Liputan6.com, New York - Harga minyak menguat sekitar satu persen, dan bukukan penguatan terbesar secara kuartalan dalam 10 tahun ini.
Sanksi Amerika Serikat (AS) terhadap Iran dan Venezuela serta pemangkasan produksi minyak oleh OPEC menjadi sentimen bayangi harga minyak. Ditambah fokus pelaku pasar terhadap perlambatan ekonomi global.
Harga minyak berjangka Brent untuk kontrak Mei naik 57 sen atau 0,8 persen ke posisi USD 68,39 per barel. Selama kuartal I, harga minyak Brent sudah menanjak 27 persen.
Baca Juga
Advertisement
Harga minyak berjangka West Texas Intermediate (WTI) naik 84 sen atau 1,42 persen ke posisi USD 60,41 per barel. Harga minyak WTI tercatat naik 32 persen pada kuartal I.
Dua harga minyak acuan itu bukukan penguatan terbesar sejak kuartal II 2009. Saat itu, harga minyak naik sekitar 40 persen.
Pada 2019, sanksi AS terhadap Iran dan Venezuela mendorong kenaikan harga minyak. AS ingin melihat Malaysia, Singapura dan lainnya sepenuhnya menyadari minyak ilegal Iran dan taktik yang digunakan Iran untuk menghindari sanksi.
Under Secretary of the Treasury for Terroism and Financial Intellgence, Sigal Mandelker menuturkan, AS telah memberikan "tekanan kuat" tambahan kepada Iran pada pekan ini.
Sementara itu, AS menginstruksikan penyuling dan perusahaan perdagangan minyak untuk lebih lanjut memangkas transaksi dengan Venezuela atau menghadapi sanksi sendiri. Hal itu berdasarkan sumber Reuters.
"Dengan sanksi AS mengeluarkan minyak Iran dan Venezuela dari pasar, pada saat yang sama produsen OPEC dan non-OPEC ingin melihat harga lebih tinggi dan saat ini enggan untuk menebus volume yang hilang," ujar Presiden Lipow Oil Associates, Andrew Lipow seperti dikutip dari laman Reuters, Sabtu (30/3/2019).
Sentimen lainnya yang mengangkat harga minyak yaitu kesepakatan antaran Organisasi Negara-negara Pengekspor Minyak (OPEC) dan sekutu seperti Rusia untuk memangkas produksi sekitar 1,2 juta barel per hari. Kebijakan tersebut resmi dimulai pada Januari.
Sentimen Pendukung Harga Minyak
Negara-negara produsen minyak akan bertemu pada Juni, tetapi sejumlah celah muncul. Pemimpin OPEC Arab Saudi sedang berjuang untuk meyakinkan Rusia lebih lama untuk pangkas produksi minyak. Pemerintah Rusia kemungkinan hanya menyetujui perpanjangan selama tiga bulan.
Pasar juga didukung dari pertumbuhan produksi atau output yang melambat di AS. Produksi telah stabil sejak pertengahan Februari.

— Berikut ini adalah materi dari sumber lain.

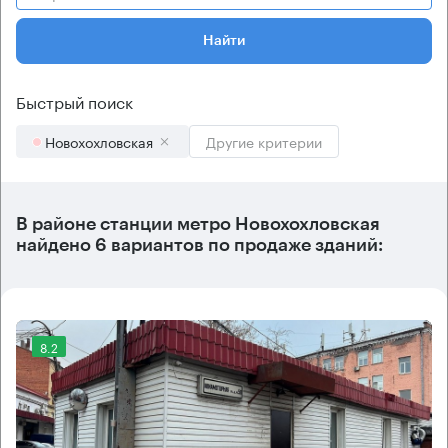
Найти
Быстрый поиск
Новохохловская
Другие критерии
В районе станции метро
Новохохловская
найдено
6 вариантов
по продаже зданий:
8.2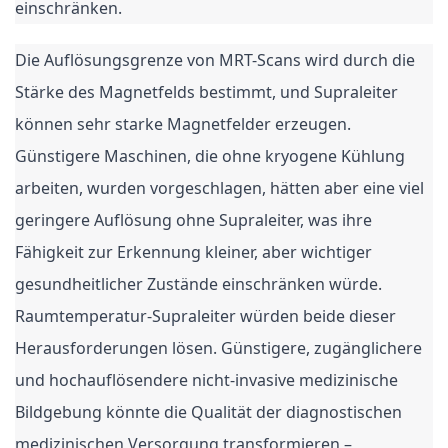
einschränken.
Die Auflösungsgrenze von MRT-Scans wird durch die
Stärke des Magnetfelds bestimmt, und Supraleiter
können sehr starke Magnetfelder erzeugen.
Günstigere Maschinen, die ohne kryogene Kühlung
arbeiten, wurden vorgeschlagen, hätten aber eine viel
geringere Auflösung ohne Supraleiter, was ihre
Fähigkeit zur Erkennung kleiner, aber wichtiger
gesundheitlicher Zustände einschränken würde.
Raumtemperatur-Supraleiter würden beide dieser
Herausforderungen lösen. Günstigere, zugänglichere
und hochauflösendere nicht-invasive medizinische
Bildgebung könnte die Qualität der diagnostischen
medizinischen Versorgung transformieren –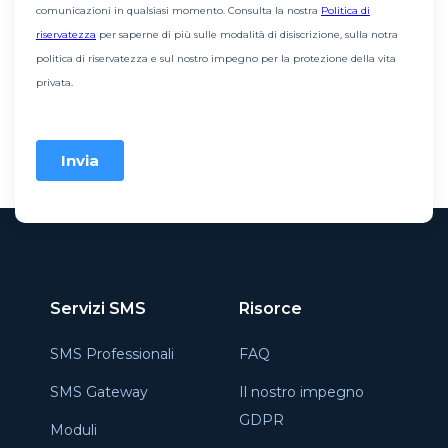
Servizi SMS
Risorce
SMS Professionali
FAQ
SMS Gateway
Il nostro impegno
GDPR
Moduli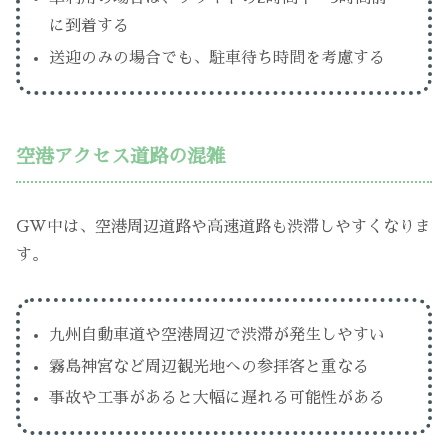
に到着する
送迎のみの場合でも、駐車待ち時間を考慮する
空港アクセス道路の混雑
GW中は、空港周辺道路や高速道路も渋滞しやすくなりま
す。
九州自動車道や空港周辺で渋滞が発生しやすい
霧島神宮など周辺観光地への参拝客と重なる
事故や工事があると大幅に遅れる可能性がある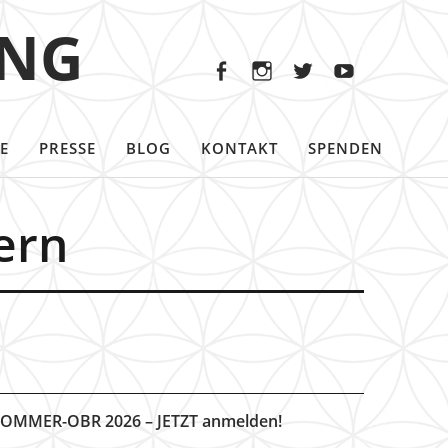
Facebook
Instagram
Twitter
Youtu
ING
Facebook
Instagram
Twitter
Youtube
E
PRESSE
BLOG
KONTAKT
SPENDEN
ern
OMMER-OBR 2026 – JETZT anmelden!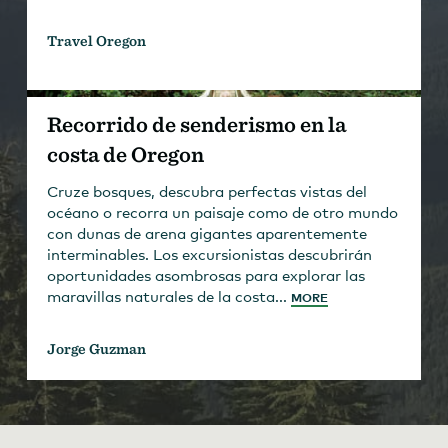
Travel Oregon
Recorrido de senderismo en la
costa de Oregon
Cruze bosques, descubra perfectas vistas del
océano o recorra un paisaje como de otro mundo
con dunas de arena gigantes aparentemente
interminables. Los excursionistas descubrirán
oportunidades asombrosas para explorar las
maravillas naturales de la costa...
MORE
Jorge Guzman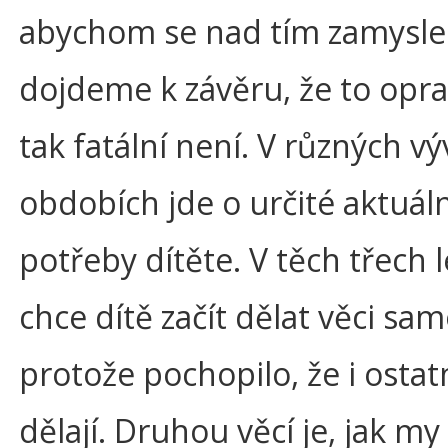
abychom se nad tím zamysleli
dojdeme k závěru, že to opr
tak fatální není. V různých v
obdobích jde o určité aktuáln
potřeby dítěte. V těch třech 
chce dítě začít dělat věci sam
protože pochopilo, že i ostatn
dělají. Druhou věcí je, jak my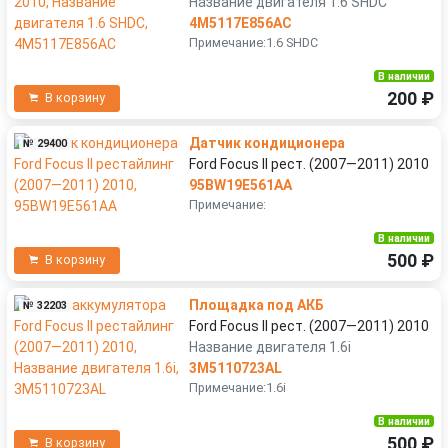
Название двигателя 1.6 SHDC
4M5117E856AC
Примечание:1.6 SHDC
В наличии
200 ₽
В корзину
Датчик кондиционера
№ 29400
Ford Focus II рест. (2007—2011) 2010
95BW19E561AA
Примечание:
В наличии
500 ₽
В корзину
Площадка под АКБ
№ 32203
Ford Focus II рест. (2007—2011) 2010
Название двигателя 1.6i
3M5110723AL
Примечание:1.6i
В наличии
500 ₽
В корзину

Pemerintah AS melaporkan kalau produksi domestik di produsen minyak mentah utama dunia turun lebih rendah pada Januari menjadi 11,9 juta barel per hari.,
Perusahaan energi AS pada pekan ini mengurangi jumlah rig minyak yang beroperasi ke level terendah dalam hampir setahun.
Adapun kekhawatiran perlambatan ekonomi global dapat menekan permintaan energi. Hal ini juga menekan harga minyak. Data ekonomi AS di sisi lain menunjukkan pengeluaran konsumen AS naik kurang dari yang diharapkan pada Januari dan pendapatan sedikit bertambah pada Februari.
Barclays memperkirakan harga minyak mungkin akan masih lebih tinggi pada kuartal II 2019. Rata-rata harga minyak USD 73 per barel (WTI USD 65) pada 2019.